■ REQUIRED WORK:
Starting with the first line of the records, write out each line exactly until you have included the line containing "Gameplay with a".

Stored items
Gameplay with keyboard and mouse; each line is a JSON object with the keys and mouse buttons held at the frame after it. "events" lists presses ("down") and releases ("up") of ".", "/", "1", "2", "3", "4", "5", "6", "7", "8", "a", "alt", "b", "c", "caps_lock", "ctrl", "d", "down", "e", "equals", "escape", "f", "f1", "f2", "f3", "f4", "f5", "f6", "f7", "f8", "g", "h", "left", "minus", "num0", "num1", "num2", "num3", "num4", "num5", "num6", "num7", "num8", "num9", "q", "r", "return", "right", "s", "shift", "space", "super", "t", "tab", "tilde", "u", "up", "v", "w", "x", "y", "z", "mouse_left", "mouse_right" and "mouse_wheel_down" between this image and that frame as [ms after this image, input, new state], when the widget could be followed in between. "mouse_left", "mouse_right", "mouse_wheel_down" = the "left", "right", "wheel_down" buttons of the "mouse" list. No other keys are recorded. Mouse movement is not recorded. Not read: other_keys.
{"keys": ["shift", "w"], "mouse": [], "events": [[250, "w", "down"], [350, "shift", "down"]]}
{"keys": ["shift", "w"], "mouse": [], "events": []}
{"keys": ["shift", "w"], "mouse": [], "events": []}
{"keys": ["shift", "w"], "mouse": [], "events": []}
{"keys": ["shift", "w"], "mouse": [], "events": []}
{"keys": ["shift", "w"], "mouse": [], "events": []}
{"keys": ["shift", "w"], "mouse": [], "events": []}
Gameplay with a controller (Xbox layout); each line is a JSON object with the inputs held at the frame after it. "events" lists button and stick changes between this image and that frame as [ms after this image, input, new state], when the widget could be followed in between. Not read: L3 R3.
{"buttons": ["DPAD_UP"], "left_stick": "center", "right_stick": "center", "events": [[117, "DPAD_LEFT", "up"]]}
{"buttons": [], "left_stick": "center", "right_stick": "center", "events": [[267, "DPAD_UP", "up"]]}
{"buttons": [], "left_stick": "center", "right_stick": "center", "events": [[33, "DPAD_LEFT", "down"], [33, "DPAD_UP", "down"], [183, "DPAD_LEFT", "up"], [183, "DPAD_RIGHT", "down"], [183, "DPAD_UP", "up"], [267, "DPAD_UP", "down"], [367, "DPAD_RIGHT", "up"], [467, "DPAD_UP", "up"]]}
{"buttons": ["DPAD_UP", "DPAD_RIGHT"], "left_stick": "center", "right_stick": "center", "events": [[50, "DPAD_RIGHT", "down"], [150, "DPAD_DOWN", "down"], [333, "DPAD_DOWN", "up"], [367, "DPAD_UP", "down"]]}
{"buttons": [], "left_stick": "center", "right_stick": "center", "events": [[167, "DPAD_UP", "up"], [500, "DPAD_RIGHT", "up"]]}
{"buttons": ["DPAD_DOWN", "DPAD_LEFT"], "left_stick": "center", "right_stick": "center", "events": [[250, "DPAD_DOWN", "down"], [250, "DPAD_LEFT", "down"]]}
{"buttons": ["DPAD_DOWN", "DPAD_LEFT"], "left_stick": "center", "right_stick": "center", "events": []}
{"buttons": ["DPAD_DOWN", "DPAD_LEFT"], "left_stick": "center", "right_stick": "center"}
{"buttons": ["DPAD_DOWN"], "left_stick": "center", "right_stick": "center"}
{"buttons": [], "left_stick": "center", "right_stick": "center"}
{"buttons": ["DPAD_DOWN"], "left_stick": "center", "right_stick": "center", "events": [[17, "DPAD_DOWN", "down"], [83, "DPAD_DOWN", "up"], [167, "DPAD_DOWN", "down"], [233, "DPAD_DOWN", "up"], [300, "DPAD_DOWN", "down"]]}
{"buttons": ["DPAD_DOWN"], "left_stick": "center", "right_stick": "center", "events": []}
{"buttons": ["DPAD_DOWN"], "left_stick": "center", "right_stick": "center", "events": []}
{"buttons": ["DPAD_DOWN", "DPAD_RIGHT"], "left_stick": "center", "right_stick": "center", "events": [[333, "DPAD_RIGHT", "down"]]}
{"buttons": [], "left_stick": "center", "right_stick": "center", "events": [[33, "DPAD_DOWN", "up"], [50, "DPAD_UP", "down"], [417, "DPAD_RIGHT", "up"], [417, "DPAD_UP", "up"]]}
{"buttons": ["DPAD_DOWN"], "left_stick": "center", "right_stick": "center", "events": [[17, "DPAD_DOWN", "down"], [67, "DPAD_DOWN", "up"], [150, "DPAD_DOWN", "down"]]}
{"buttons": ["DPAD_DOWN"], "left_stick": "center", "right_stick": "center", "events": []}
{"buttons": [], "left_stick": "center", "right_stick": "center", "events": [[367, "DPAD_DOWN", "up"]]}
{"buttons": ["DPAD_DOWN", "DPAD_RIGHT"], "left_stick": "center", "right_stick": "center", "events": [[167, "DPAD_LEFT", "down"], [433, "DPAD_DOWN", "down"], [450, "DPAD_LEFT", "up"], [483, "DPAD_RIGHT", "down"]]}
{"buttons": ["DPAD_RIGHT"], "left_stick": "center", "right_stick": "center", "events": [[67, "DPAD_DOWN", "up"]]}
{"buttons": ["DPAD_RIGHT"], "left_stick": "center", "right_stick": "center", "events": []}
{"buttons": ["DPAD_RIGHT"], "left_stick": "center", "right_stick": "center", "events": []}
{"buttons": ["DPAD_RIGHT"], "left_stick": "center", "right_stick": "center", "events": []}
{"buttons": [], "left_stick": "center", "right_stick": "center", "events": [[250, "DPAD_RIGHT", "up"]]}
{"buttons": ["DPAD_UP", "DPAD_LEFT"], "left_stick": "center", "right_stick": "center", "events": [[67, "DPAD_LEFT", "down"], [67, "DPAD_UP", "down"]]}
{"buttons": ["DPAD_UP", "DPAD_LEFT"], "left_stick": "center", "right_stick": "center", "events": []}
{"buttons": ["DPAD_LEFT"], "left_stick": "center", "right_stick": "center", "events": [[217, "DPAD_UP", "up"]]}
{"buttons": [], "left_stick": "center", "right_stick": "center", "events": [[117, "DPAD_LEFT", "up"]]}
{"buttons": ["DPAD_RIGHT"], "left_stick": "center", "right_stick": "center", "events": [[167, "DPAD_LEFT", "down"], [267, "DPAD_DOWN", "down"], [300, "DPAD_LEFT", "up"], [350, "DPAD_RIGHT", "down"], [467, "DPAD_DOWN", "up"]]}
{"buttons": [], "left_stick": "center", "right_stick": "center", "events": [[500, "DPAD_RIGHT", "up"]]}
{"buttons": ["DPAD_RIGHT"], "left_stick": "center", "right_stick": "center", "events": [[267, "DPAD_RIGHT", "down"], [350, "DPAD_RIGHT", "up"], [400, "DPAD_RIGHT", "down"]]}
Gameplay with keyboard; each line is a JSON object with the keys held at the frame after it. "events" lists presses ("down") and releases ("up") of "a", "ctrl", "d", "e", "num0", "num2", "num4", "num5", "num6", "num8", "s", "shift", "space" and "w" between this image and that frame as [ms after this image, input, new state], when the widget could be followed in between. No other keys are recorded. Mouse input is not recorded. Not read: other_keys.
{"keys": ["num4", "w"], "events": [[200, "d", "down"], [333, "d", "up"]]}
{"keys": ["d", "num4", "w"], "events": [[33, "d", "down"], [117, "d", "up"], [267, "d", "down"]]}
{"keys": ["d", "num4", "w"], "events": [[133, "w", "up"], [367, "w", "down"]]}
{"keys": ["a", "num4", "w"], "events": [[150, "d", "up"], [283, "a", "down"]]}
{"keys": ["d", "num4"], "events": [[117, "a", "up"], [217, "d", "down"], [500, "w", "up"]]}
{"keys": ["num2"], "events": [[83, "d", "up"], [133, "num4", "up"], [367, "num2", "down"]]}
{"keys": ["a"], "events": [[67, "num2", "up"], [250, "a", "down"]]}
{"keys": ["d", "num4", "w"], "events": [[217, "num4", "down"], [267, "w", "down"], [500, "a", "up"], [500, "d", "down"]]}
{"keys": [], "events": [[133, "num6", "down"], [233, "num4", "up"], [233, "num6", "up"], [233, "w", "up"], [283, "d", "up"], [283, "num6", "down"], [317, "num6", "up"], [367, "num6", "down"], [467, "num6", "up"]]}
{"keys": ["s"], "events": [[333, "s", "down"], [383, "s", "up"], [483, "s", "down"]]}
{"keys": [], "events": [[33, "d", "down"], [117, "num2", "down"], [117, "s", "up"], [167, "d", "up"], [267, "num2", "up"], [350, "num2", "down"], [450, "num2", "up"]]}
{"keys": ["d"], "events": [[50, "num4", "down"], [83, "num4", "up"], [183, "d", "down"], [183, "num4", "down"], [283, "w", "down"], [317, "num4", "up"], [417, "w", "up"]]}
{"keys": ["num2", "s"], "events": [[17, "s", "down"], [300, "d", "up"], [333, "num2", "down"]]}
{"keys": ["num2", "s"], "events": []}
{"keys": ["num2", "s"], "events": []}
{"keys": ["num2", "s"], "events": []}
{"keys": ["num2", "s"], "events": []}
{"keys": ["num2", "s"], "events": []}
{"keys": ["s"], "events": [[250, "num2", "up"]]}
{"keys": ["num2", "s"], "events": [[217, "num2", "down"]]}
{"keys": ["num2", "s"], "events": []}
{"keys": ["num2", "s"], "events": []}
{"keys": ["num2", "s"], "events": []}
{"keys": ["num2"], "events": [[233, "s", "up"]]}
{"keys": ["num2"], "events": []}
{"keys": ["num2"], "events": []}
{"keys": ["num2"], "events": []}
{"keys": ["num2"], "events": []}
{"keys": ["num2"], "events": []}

■ EXERCISE RESPONSE:
Gameplay with keyboard and mouse; each line is a JSON object with the keys and mouse buttons held at the frame after it. "events" lists presses ("down") and releases ("up") of ".", "/", "1", "2", "3", "4", "5", "6", "7", "8", "a", "alt", "b", "c", "caps_lock", "ctrl", "d", "down", "e", "equals", "escape", "f", "f1", "f2", "f3", "f4", "f5", "f6", "f7", "f8", "g", "h", "left", "minus", "num0", "num1", "num2", "num3", "num4", "num5", "num6", "num7", "num8", "num9", "q", "r", "return", "right", "s", "shift", "space", "super", "t", "tab", "tilde", "u", "up", "v", "w", "x", "y", "z", "mouse_left", "mouse_right" and "mouse_wheel_down" between this image and that frame as [ms after this image, input, new state], when the widget could be followed in between. "mouse_left", "mouse_right", "mouse_wheel_down" = the "left", "right", "wheel_down" buttons of the "mouse" list. No other keys are recorded. Mouse movement is not recorded. Not read: other_keys.
{"keys": ["shift", "w"], "mouse": [], "events": [[250, "w", "down"], [350, "shift", "down"]]}
{"keys": ["shift", "w"], "mouse": [], "events": []}
{"keys": ["shift", "w"], "mouse": [], "events": []}
{"keys": ["shift", "w"], "mouse": [], "events": []}
{"keys": ["shift", "w"], "mouse": [], "events": []}
{"keys": ["shift", "w"], "mouse": [], "events": []}
{"keys": ["shift", "w"], "mouse": [], "events": []}
Gameplay with a controller (Xbox layout); each line is a JSON object with the inputs held at the frame after it. "events" lists button and stick changes between this image and that frame as [ms after this image, input, new state], when the widget could be followed in between. Not read: L3 R3.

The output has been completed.